University of Virginia Library

CHAPTER 5

A Leaf from my notebook

June 26--Off at last! We came early to the vessel and were comfortably settled before we left Quebec. Our state rooms leave nothing to be desired. Ed says we have 1,910 passengers aboard; would be quite a large town in Oklahoma. Little book, do you think I'll often write on your nice white pages?

27th--Away out somewhere on the broad bosom of the St. Lawrence. We anchored at Rimouski[1] for twelve hours awaiting the mail. I am feeling a little queer; surely I am not to be ill on this placid river?

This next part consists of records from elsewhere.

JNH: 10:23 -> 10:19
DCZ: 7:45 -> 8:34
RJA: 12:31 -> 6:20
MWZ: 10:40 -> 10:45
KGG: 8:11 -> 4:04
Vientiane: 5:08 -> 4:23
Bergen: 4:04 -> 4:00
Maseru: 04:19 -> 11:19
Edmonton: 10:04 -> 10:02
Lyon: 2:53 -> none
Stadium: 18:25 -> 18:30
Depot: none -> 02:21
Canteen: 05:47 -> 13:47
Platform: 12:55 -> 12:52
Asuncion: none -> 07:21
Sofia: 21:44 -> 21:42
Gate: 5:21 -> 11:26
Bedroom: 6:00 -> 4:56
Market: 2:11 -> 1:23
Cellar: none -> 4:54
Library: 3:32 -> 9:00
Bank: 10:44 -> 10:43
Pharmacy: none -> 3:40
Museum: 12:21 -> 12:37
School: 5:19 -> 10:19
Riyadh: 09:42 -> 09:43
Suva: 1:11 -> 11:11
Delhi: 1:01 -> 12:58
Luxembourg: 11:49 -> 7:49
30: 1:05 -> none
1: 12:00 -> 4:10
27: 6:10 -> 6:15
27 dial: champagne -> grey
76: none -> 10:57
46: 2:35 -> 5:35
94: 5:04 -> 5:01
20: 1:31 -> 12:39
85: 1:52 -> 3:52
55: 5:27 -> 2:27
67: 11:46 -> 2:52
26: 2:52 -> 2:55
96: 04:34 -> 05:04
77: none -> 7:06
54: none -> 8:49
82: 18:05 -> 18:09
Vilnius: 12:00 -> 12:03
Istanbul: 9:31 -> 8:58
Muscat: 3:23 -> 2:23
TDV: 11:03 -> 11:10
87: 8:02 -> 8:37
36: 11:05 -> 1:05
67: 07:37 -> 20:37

28th--Sunday, up at seven-thirty. I am feeling like a new person. Assisted at mass this morning at ten-thirty; now I am writing this in a sheltered nook away up stairs. It is very, very cold. We are passing the bleak coast of Labrador, and whales and icebergs are enchanting all of us. The sun shining on the wonderful masses of ice renders them like fairy castles. I am feeling very, very dizzy.

11 P.M. --My wife is very ill, but wishes this little book kept up. Sea a little rough. What should I put in here?

29th--Doctor here to see my wife; high fever; feed her chipped ice all the time! Phew! I am freezing; glad I am not obliged to eat this ice. Wish I had my winter clothes. Poor little woman, the sea is not kind to her.

30th--I am uneasy, wife very ill, begging to go home. This voyage not turning out well.

July 1st --Thank goodness. Wife is better, fever gone. Sea very smooth. Day very long, not dark at eleven and day at three. Always something doing, but I have been too much occupied to enjoy myself.

2nd--Hurrah! Wife much better. Land will surely complete the cure. Saw whales today, many porpoises and thousands of ducks. Heavy fog off north coast of Ireland; ship delayed several hours.

July 3rd--Wife spent miserable night, but the sight of land this morning helped her greatly. We are nearing Liverpool. I have my wife ready to leave. She is very weak, but insists upon leaving for London on the fast express at three-thirty. We land at one-thirty.

Good bye, old ocean; you are grand, but I know someone who does not love you.

[1.]

Rimouski is a city on the south shore of the St. Lawrence.